DIRECTIONS:
Copy the lines below word for word, leaving out the pictures.

★ ★ ★

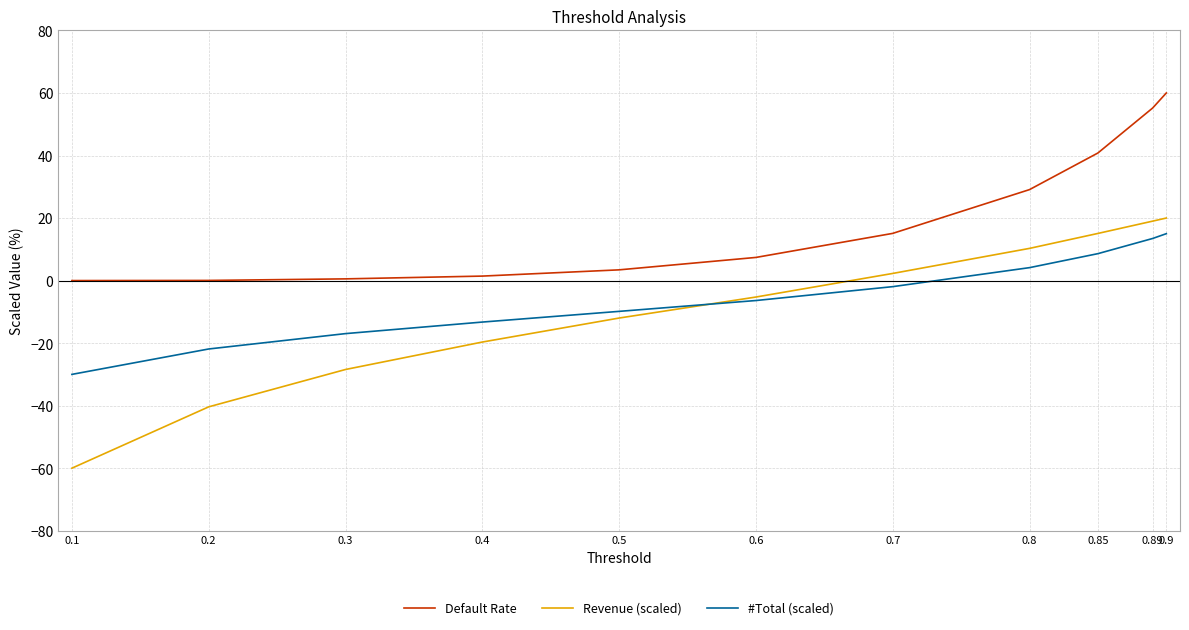

How many series are shown in this chart?

3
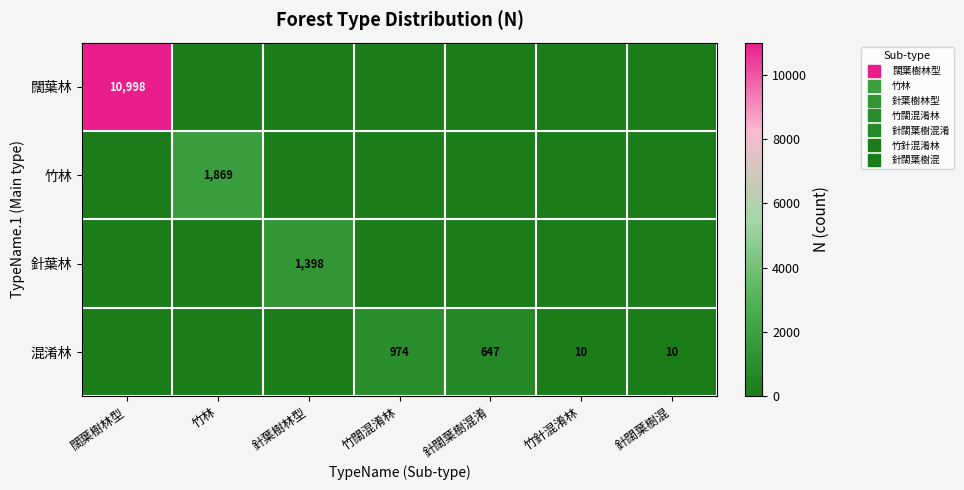

Count the number of data series in this chart.

4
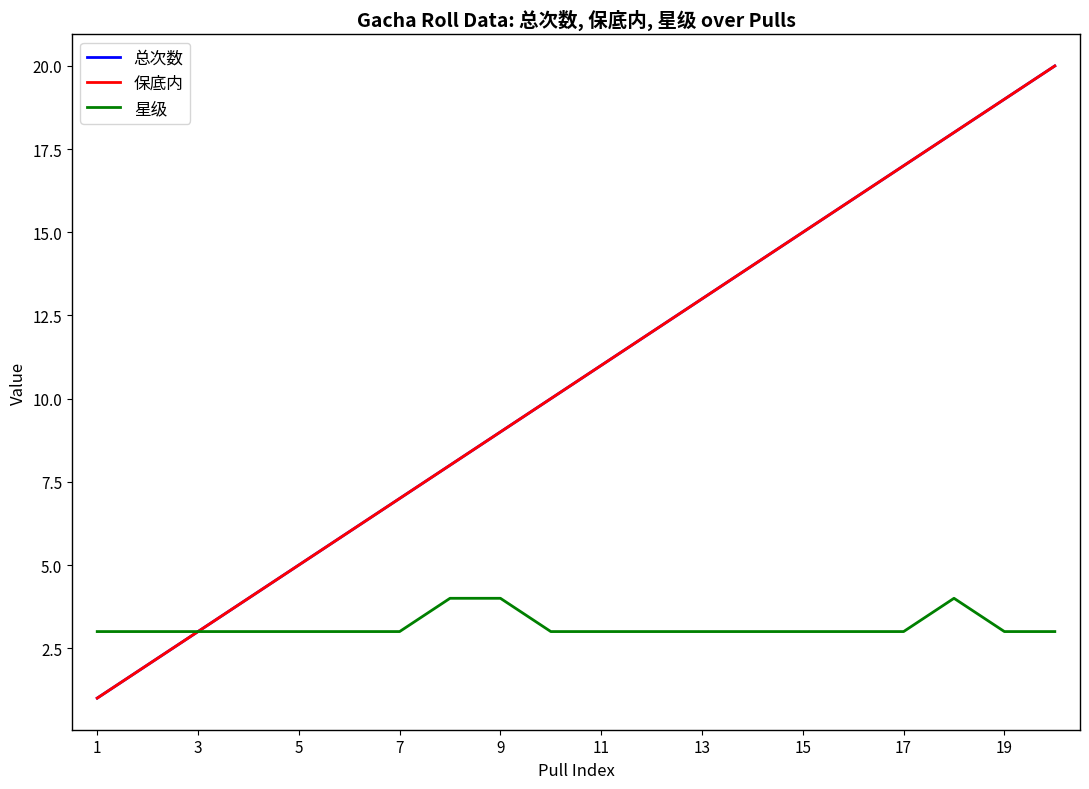

Count the 星级 values in the range 3 to 4.

20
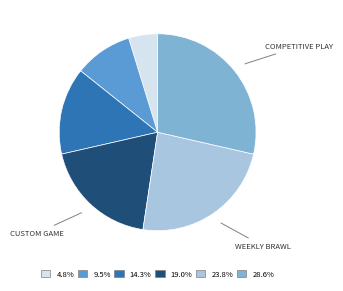

How many slices are in this pie chart?

6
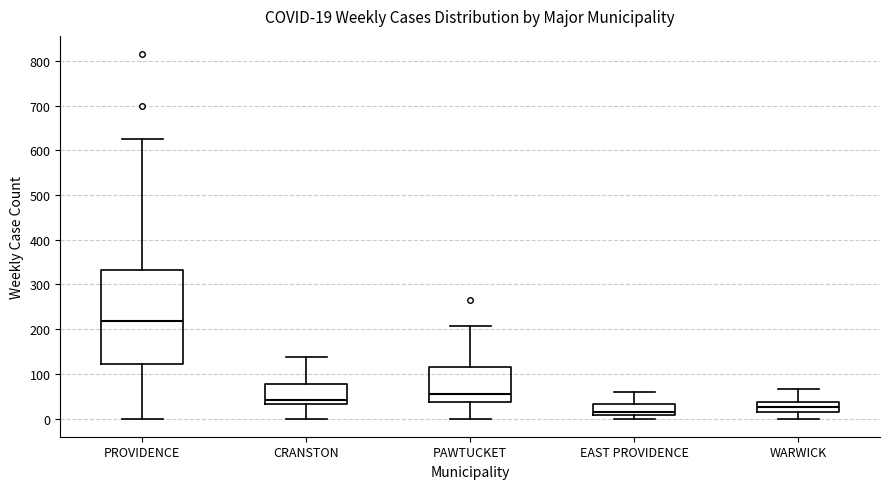

Which box has the lowest median line?

EAST PROVIDENCE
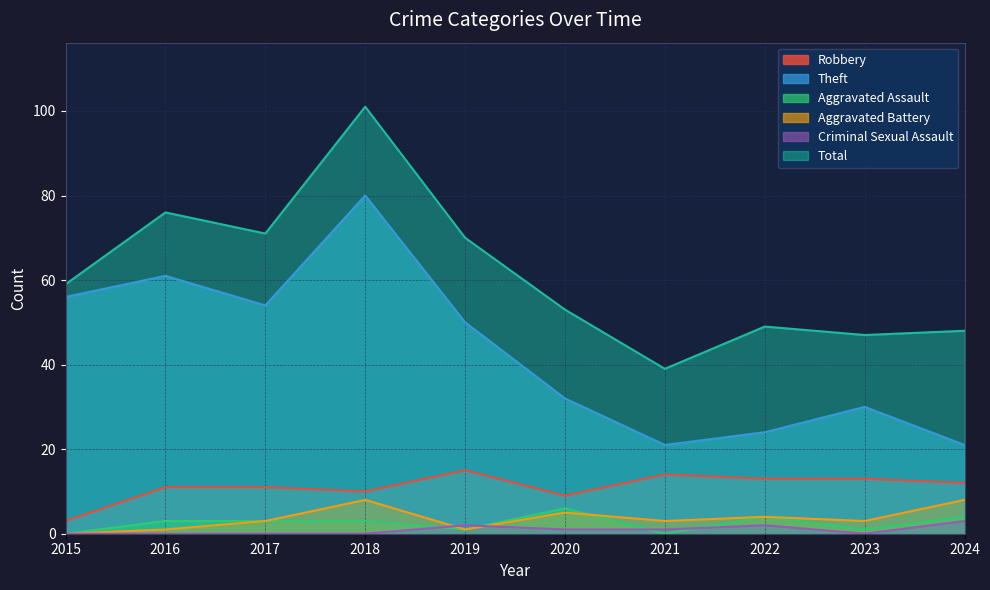

What is the value of the Criminal Sexual Assault point at the 10th from the left?

3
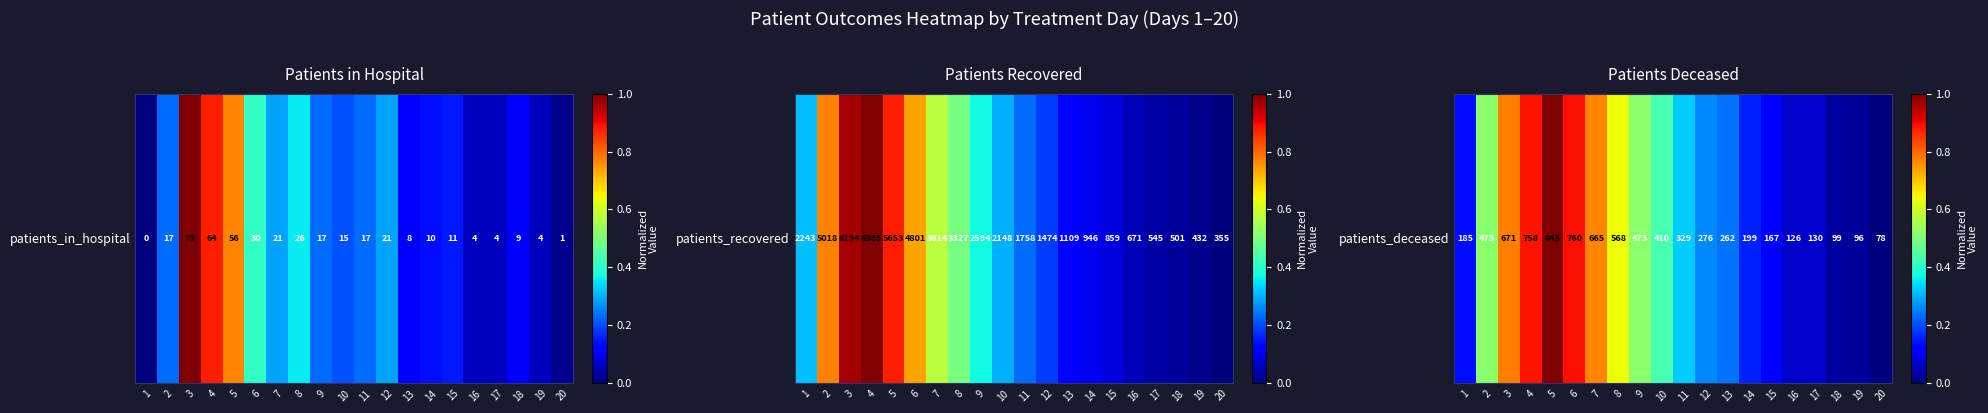

What is the change in value from 13 to 20?

-0.2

★ ★ ★

RESULT OF THIS TASK:
How many series are shown in this chart?

3

Count the number of data series in this chart.

4

Count the 星级 values in the range 3 to 4.

20

How many slices are in this pie chart?

6

Which box has the lowest median line?

EAST PROVIDENCE

What is the value of the Criminal Sexual Assault point at the 10th from the left?

3

What is the change in value from 13 to 20?

-0.2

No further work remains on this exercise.